━━━━━ Dataset entries

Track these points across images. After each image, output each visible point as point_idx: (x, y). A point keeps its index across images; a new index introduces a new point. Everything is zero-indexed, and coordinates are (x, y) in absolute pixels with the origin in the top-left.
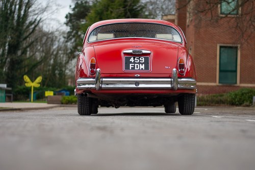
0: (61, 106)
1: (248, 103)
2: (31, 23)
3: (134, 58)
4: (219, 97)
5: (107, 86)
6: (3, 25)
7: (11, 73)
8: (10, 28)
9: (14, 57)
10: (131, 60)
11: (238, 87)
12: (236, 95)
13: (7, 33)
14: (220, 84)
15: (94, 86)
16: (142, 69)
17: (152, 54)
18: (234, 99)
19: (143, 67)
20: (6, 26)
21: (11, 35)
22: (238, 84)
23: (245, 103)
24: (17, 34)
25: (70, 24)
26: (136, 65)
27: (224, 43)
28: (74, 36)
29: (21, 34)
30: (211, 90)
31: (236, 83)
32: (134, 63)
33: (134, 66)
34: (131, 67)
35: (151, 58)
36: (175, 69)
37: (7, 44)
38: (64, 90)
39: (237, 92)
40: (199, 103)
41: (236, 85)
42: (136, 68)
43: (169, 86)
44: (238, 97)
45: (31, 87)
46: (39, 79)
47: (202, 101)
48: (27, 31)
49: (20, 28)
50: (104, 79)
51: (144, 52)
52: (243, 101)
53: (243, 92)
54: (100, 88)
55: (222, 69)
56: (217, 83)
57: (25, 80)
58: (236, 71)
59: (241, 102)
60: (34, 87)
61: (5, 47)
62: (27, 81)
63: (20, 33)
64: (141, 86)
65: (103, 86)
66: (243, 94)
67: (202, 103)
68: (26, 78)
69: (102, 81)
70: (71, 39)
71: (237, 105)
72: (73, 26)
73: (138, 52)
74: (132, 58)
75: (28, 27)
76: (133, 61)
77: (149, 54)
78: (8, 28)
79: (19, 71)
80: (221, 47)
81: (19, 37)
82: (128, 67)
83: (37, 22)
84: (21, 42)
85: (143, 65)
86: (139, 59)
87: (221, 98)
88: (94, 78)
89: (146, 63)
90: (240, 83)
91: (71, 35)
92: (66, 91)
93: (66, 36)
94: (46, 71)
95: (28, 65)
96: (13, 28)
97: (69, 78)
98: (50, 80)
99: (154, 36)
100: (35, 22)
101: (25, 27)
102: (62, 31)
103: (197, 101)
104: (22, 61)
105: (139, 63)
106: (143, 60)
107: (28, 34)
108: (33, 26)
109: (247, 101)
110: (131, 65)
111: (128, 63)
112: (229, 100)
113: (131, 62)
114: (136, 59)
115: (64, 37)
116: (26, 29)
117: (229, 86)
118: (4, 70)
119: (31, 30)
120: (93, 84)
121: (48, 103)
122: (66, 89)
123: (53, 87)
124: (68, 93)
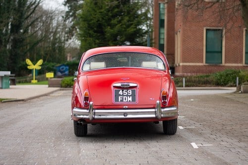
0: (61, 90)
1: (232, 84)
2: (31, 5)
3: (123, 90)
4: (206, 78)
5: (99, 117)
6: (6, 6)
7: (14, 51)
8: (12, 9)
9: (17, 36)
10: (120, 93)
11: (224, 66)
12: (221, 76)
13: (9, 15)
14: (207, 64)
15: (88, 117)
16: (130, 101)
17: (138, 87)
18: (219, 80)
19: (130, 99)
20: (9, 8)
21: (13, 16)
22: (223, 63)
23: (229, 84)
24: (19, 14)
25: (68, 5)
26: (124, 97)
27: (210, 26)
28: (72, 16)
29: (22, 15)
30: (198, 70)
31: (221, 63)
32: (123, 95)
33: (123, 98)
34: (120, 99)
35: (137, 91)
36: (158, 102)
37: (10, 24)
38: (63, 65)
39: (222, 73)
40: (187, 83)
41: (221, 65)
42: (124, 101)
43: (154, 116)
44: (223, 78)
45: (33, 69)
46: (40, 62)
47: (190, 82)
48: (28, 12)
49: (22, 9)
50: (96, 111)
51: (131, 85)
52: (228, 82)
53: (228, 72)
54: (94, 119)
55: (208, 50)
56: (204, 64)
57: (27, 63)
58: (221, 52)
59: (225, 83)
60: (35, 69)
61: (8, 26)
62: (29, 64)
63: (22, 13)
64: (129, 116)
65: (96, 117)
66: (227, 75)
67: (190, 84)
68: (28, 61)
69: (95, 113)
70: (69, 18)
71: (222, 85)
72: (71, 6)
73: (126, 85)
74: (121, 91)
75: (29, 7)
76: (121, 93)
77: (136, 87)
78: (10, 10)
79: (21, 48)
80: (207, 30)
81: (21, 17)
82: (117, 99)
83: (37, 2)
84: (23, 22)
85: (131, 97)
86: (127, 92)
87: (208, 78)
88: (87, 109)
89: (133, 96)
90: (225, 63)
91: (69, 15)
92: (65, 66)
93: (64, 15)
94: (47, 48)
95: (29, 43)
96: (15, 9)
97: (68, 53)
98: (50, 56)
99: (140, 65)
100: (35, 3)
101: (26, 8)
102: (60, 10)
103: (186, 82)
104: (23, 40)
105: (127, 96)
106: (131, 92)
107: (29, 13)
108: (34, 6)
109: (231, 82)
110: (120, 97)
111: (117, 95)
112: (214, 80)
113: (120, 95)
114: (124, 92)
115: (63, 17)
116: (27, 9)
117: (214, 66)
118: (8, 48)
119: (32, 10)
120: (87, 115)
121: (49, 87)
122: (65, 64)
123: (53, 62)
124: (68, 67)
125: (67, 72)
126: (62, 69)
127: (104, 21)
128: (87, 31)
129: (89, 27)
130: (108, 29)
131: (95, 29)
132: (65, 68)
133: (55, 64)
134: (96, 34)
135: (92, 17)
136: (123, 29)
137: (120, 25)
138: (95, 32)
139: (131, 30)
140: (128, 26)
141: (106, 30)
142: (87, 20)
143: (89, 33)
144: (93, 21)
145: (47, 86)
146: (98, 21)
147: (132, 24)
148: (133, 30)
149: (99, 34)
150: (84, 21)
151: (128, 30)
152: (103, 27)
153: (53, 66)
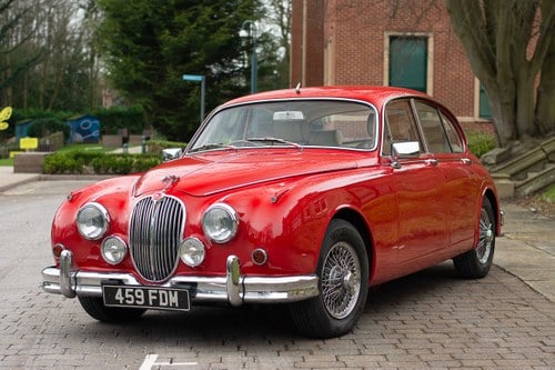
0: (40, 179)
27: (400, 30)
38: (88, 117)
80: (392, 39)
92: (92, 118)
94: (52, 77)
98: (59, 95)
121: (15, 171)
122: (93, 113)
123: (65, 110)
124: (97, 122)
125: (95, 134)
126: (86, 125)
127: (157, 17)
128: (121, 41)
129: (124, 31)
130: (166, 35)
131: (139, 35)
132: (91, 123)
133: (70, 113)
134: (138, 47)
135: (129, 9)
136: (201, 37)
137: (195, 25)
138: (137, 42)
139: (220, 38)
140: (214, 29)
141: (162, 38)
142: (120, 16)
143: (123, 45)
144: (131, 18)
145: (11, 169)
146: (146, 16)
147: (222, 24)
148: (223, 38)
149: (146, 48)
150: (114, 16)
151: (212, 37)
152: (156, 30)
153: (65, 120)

━━━━━━━━━━
━━━━━ Dataset entries

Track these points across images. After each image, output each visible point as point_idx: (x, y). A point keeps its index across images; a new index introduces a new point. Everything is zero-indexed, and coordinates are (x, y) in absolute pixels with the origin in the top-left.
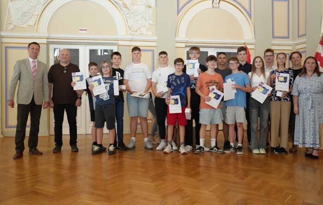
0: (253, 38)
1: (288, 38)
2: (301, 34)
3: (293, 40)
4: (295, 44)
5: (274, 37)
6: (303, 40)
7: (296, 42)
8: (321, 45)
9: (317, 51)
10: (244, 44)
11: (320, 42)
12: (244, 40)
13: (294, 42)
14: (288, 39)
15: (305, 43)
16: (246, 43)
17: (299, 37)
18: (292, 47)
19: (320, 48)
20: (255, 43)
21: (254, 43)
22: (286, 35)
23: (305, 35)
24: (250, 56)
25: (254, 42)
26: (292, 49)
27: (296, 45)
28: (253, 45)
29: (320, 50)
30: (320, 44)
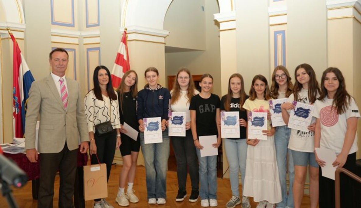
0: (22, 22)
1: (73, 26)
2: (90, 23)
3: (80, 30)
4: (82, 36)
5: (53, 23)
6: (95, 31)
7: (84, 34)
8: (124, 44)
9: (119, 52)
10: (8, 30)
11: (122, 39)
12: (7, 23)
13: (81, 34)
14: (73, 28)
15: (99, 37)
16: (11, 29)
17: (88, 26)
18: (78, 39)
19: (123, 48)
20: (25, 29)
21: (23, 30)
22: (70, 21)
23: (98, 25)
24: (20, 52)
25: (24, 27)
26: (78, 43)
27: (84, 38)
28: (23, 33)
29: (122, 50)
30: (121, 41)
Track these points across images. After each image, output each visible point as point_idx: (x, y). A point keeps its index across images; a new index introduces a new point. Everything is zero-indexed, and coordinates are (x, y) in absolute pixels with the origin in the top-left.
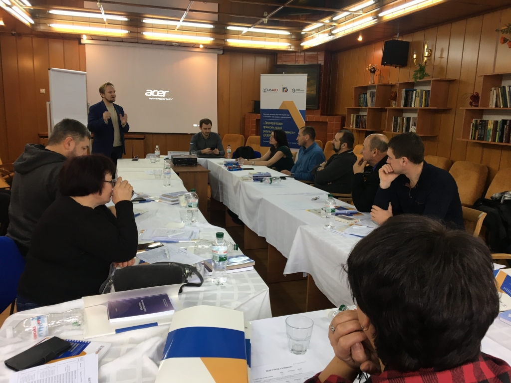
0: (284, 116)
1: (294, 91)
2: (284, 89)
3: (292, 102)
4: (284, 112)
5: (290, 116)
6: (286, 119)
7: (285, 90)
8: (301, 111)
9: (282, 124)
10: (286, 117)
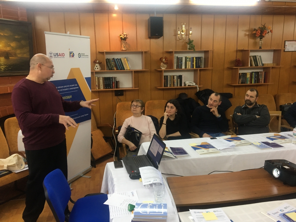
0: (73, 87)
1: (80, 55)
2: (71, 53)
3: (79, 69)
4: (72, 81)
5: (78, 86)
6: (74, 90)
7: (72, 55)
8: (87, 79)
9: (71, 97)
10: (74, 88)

━━━━━━━━━━

• Task description
Every line above from the line with "48: (27, 31)" to the line with "77: (149, 54)", both included, must be reproduced exactly, and no other line may appear.

• Final answer
48: (27, 31)
49: (20, 28)
50: (104, 79)
51: (144, 52)
52: (243, 101)
53: (243, 92)
54: (100, 88)
55: (222, 69)
56: (217, 83)
57: (25, 80)
58: (236, 71)
59: (241, 102)
60: (34, 87)
61: (5, 47)
62: (27, 81)
63: (20, 33)
64: (141, 86)
65: (103, 86)
66: (243, 94)
67: (202, 103)
68: (26, 78)
69: (102, 81)
70: (71, 39)
71: (237, 105)
72: (73, 26)
73: (138, 52)
74: (132, 58)
75: (28, 27)
76: (133, 61)
77: (149, 54)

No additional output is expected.